There is a general rule how the matrix of the operator changes when we change the basis.

First of all, given two bases e1,e2,e3 and f1,f2,f3, we form the transition matrix by putting the coordinates of f1,f2,f3 in the basis e1,e2,e3 into the columns.

For example, in our example

f1 = e1 = [1,0,0];

f2 = e2 - e1 = [-1,1,0];

f3 = e3/2 - e2/2 = [1/2,-1/2,0].

> C:=transpose(matrix([[1,0,0],[-1,1,0],[0,-1/2,1/2]]));

Then we have:

B = C^(-1)*A*C,

where A is the matrix in the basis e1,e2,..., B is the matrix in the basis f1,f2,...,

and C^(-1) is the inverse matrix. In Maple, this can be computed like this:

> multiply(inverse(C),multiply(A,C));

Which is equal to B, the result of computations Example 2.

Exercise 1. Find the matrix of the differentiation operator d/dx that acts in the vector space of polynomials in x of degree no greater than 2

(a) in the basis e1,e2,e3

(b) in the basis f1, f2, f3

Exercise 2. Find the matrix of the linear operator which acts in the vector space of all matrices 2x2 as a multiplication by a fixed matrix A = [[a,b],[c,d]] on the left.

T : X --> A*X

Exercise 3. Let i,j,k be the set of basic vectors of the Euclidean 3-dimensional space. Find the matrix of the linear operator T which sends every vector v of the space into the vector product i x v (here x means the vector product, not the letter x!)

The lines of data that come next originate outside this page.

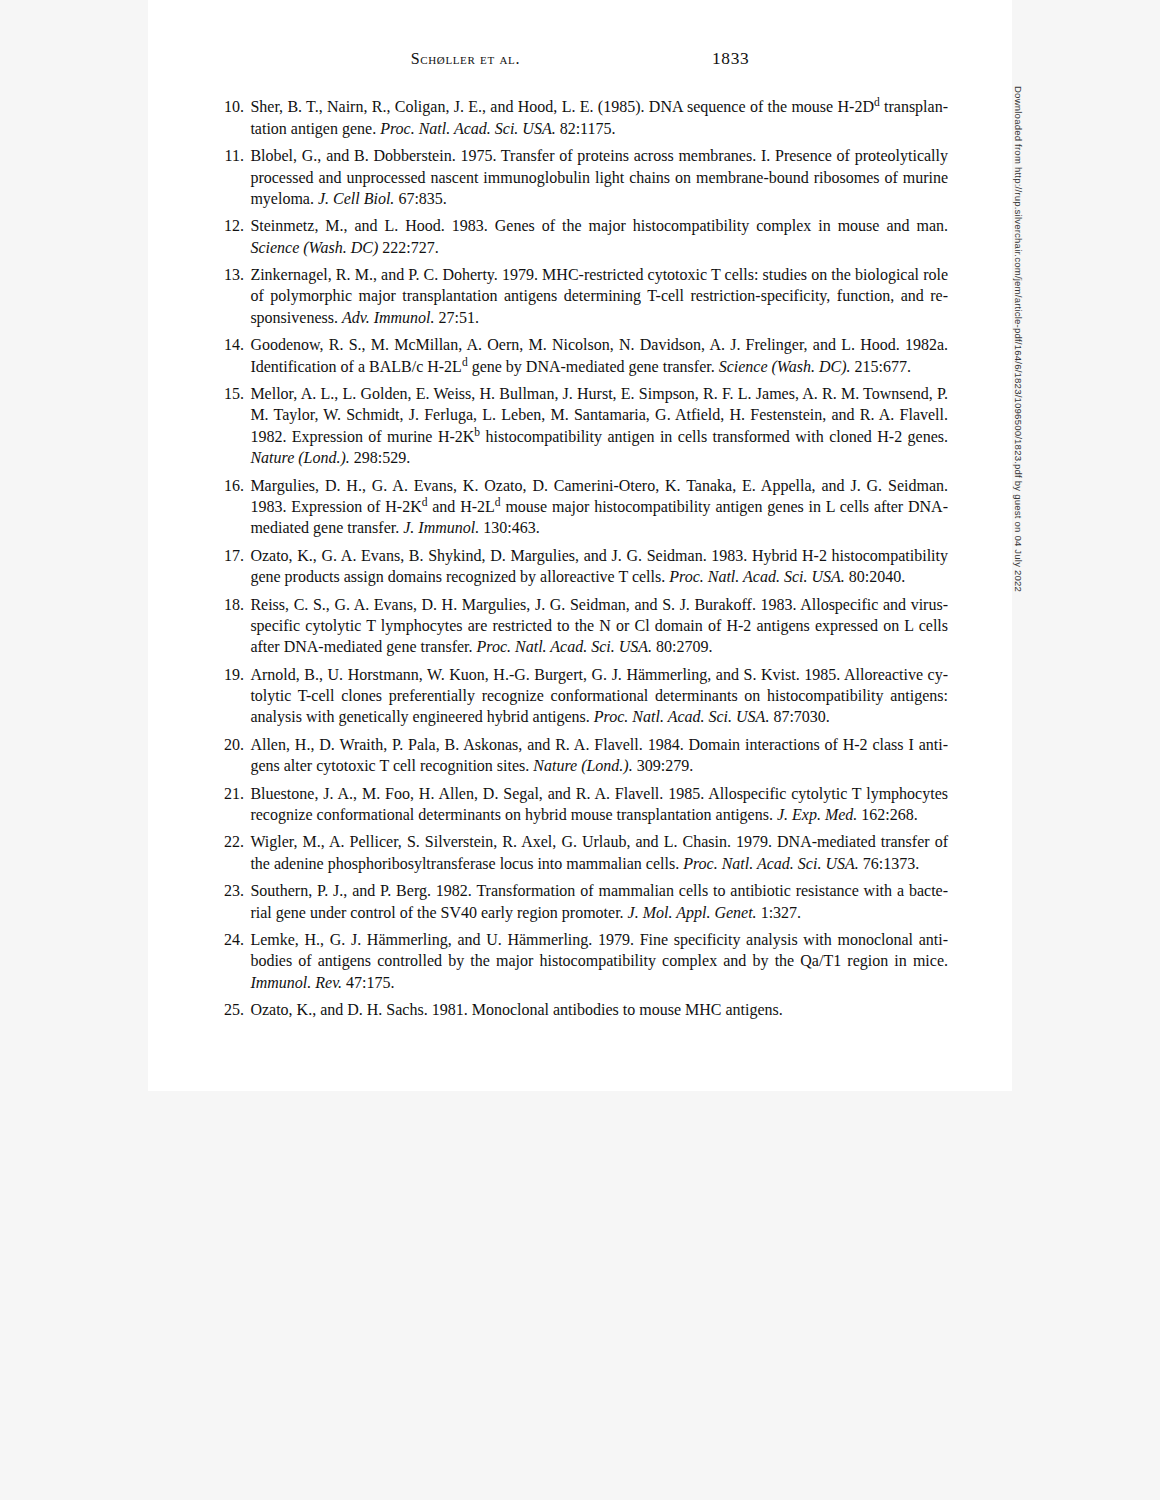Downloaded from http://rup.silverchair.com/jem/article-pdf/164/6/1823/1096500/1823.pdf by guest on 04 July 2022
Schøller et al. 1833
10. Sher, B. T., Nairn, R., Coligan, J. E., and Hood, L. E. (1985). DNA sequence of the mouse H-2Dd transplantation antigen gene. Proc. Natl. Acad. Sci. USA. 82:1175.
11. Blobel, G., and B. Dobberstein. 1975. Transfer of proteins across membranes. I. Presence of proteolytically processed and unprocessed nascent immunoglobulin light chains on membrane-bound ribosomes of murine myeloma. J. Cell Biol. 67:835.
12. Steinmetz, M., and L. Hood. 1983. Genes of the major histocompatibility complex in mouse and man. Science (Wash. DC) 222:727.
13. Zinkernagel, R. M., and P. C. Doherty. 1979. MHC-restricted cytotoxic T cells: studies on the biological role of polymorphic major transplantation antigens determining T-cell restriction-specificity, function, and responsiveness. Adv. Immunol. 27:51.
14. Goodenow, R. S., M. McMillan, A. Oern, M. Nicolson, N. Davidson, A. J. Frelinger, and L. Hood. 1982a. Identification of a BALB/c H-2Ld gene by DNA-mediated gene transfer. Science (Wash. DC). 215:677.
15. Mellor, A. L., L. Golden, E. Weiss, H. Bullman, J. Hurst, E. Simpson, R. F. L. James, A. R. M. Townsend, P. M. Taylor, W. Schmidt, J. Ferluga, L. Leben, M. Santamaria, G. Atfield, H. Festenstein, and R. A. Flavell. 1982. Expression of murine H-2Kb histocompatibility antigen in cells transformed with cloned H-2 genes. Nature (Lond.). 298:529.
16. Margulies, D. H., G. A. Evans, K. Ozato, D. Camerini-Otero, K. Tanaka, E. Appella, and J. G. Seidman. 1983. Expression of H-2Kd and H-2Ld mouse major histocompatibility antigen genes in L cells after DNA-mediated gene transfer. J. Immunol. 130:463.
17. Ozato, K., G. A. Evans, B. Shykind, D. Margulies, and J. G. Seidman. 1983. Hybrid H-2 histocompatibility gene products assign domains recognized by alloreactive T cells. Proc. Natl. Acad. Sci. USA. 80:2040.
18. Reiss, C. S., G. A. Evans, D. H. Margulies, J. G. Seidman, and S. J. Burakoff. 1983. Allospecific and virus-specific cytolytic T lymphocytes are restricted to the N or Cl domain of H-2 antigens expressed on L cells after DNA-mediated gene transfer. Proc. Natl. Acad. Sci. USA. 80:2709.
19. Arnold, B., U. Horstmann, W. Kuon, H.-G. Burgert, G. J. Hämmerling, and S. Kvist. 1985. Alloreactive cytolytic T-cell clones preferentially recognize conformational determinants on histocompatibility antigens: analysis with genetically engineered hybrid antigens. Proc. Natl. Acad. Sci. USA. 87:7030.
20. Allen, H., D. Wraith, P. Pala, B. Askonas, and R. A. Flavell. 1984. Domain interactions of H-2 class I antigens alter cytotoxic T cell recognition sites. Nature (Lond.). 309:279.
21. Bluestone, J. A., M. Foo, H. Allen, D. Segal, and R. A. Flavell. 1985. Allospecific cytolytic T lymphocytes recognize conformational determinants on hybrid mouse transplantation antigens. J. Exp. Med. 162:268.
22. Wigler, M., A. Pellicer, S. Silverstein, R. Axel, G. Urlaub, and L. Chasin. 1979. DNA-mediated transfer of the adenine phosphoribosyltransferase locus into mammalian cells. Proc. Natl. Acad. Sci. USA. 76:1373.
23. Southern, P. J., and P. Berg. 1982. Transformation of mammalian cells to antibiotic resistance with a bacterial gene under control of the SV40 early region promoter. J. Mol. Appl. Genet. 1:327.
24. Lemke, H., G. J. Hämmerling, and U. Hämmerling. 1979. Fine specificity analysis with monoclonal antibodies of antigens controlled by the major histocompatibility complex and by the Qa/T1 region in mice. Immunol. Rev. 47:175.
25. Ozato, K., and D. H. Sachs. 1981. Monoclonal antibodies to mouse MHC antigens.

Now let us consider one more example related to the most difficult chapter of linear algebra that you studied in first year -- Jordan normal form of the matrix.

I will not try to explain all the theory related to Jordan forms, the only thing that you have to remember is that the Jordan form of a matrix A is a new matrix J which is related to A by the formula

J = C^(-1)*A*C

where C is some non-degenerate matrix, and is the simplest matrix among all matrices J given by equation (1).

(If you understood what I explained about the change of the matrix of a linear operator a few lines above, you will see that the Jordan problem is just the problem of finding the simplest way to encode a linear operator by a matrix using the freedom of choosing a basis you like).

In Maple, there is a simple command that will do for you all the work necessary to find the Jordan form, and it will also show you the transition matrix C, if you specify it as a second parameter. (Of course, Maple will only do the computational work, not the thinking work for you :-)

> A:=matrix([[-2/3,1/3,1/3],[1/3,-2/3,1/3],[1/3,1/3,-2/3]]);

> J:=jordan(A);

To find the transition matrix:

> J:=jordan(A,'C');

> evalm(C);

Let us check whether C is in fact the transition matrix:

> multiply(inverse(C),multiply(J,C));

Now please do the exercises from your textbook of linear algebra (xerox copies of these exercises are available from me). You may want to begin right from the last Exercise related to the Jordan normal form.